Spousal support and Child support is often set based on the payor spouse's base or guaranteed income. Any additional income such as bonus income or commissions (usually in the form of a percentage of additional income) can be calculated as additional support. The case creating additional support is called Ostler & Smith (1990) 223 Cal.App. 3d 33. An Ostler & Smith percentage is assessed over and above guideline support "for any discretionary bonus actually received." In Re Marriage of Mosley (2008) 165 Cal.App. 4th 1375. However, what happens when the payor spouse is laid off or terminated, and receives a severance package? How does this factor affect the calculation of spousal support?

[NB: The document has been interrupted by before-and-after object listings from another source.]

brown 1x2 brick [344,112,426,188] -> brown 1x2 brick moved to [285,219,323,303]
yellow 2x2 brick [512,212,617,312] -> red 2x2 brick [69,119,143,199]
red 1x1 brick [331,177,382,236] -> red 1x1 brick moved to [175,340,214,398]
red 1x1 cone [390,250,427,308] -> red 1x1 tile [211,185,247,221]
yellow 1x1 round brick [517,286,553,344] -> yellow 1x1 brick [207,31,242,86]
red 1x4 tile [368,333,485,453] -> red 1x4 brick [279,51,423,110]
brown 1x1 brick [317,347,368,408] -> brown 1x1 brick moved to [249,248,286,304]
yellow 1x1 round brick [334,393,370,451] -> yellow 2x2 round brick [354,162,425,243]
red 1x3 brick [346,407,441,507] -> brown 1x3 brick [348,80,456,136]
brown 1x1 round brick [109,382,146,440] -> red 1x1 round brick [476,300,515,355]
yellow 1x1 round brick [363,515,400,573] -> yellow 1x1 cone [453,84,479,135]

In the case, In Re Marriage of Tong & Samson (2011) Cal.App. 4th No. B224899, we discover how the California Appellate Court dealt with this issue. The parties, Richard and Elaine get a divorce. As part of the Judgment of Dissolution, Richard has to pay approximately $9,000 per month in spousal support, plus 35% of all compensation in excess of $25,000 for each month. Richard is then laid off. The lay-off included approximately $310,000 severance payment. Richard asked the Court to have the severance pay spread out over time. While Elaine asked the Court for her 35% as a lump sum payment. The California Appellate Court would not grant Elaine's request. Why?

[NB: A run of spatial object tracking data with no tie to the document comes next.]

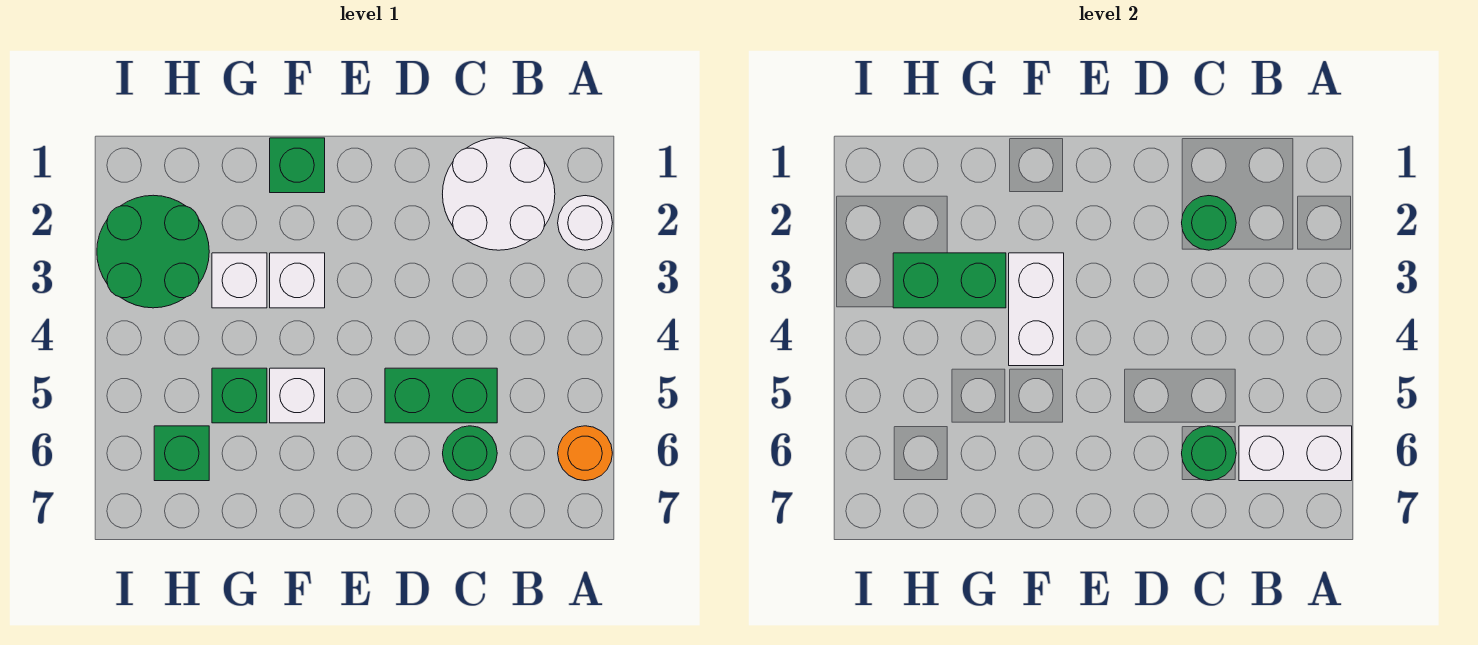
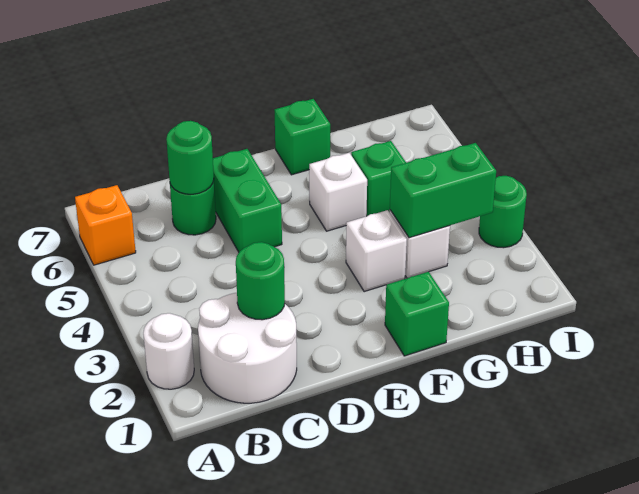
orange 1x1 round brick [558,426,612,481] -> orange 1x1 brick [75,185,136,265]
white 1x2 brick [1239,426,1352,481] -> none
green 1x2 brick [385,368,497,423] -> green 1x2 brick turned to [213,149,282,252]
white 1x2 brick [1009,253,1064,366] -> none
green 2x2 round brick [97,195,209,308] -> green 1x1 round brick [479,176,527,248]
green 1x1 brick [154,426,209,481] -> green 1x1 brick moved to [274,99,330,175]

The Court found that the trial court incorrectly allocated Richard's severance pay to a single month in accordance with the parties' stipulated support order which required Richard to pay Elaine 35% of his monthly compensation in excess of $25,000. This Ostler & Smith order was supposed to apply to Richard's "variable monthly income from commissions, not to a one-time lump-sum severance pay." Thus, the Court did not believe that severance pay was compensation for work performed but that it was designed to "compensate" him for 12 months of lost salary and 6 months of lost commissions rather than a single month of compensation. So, Elaine was unable to get her 35% as a lump sum payment.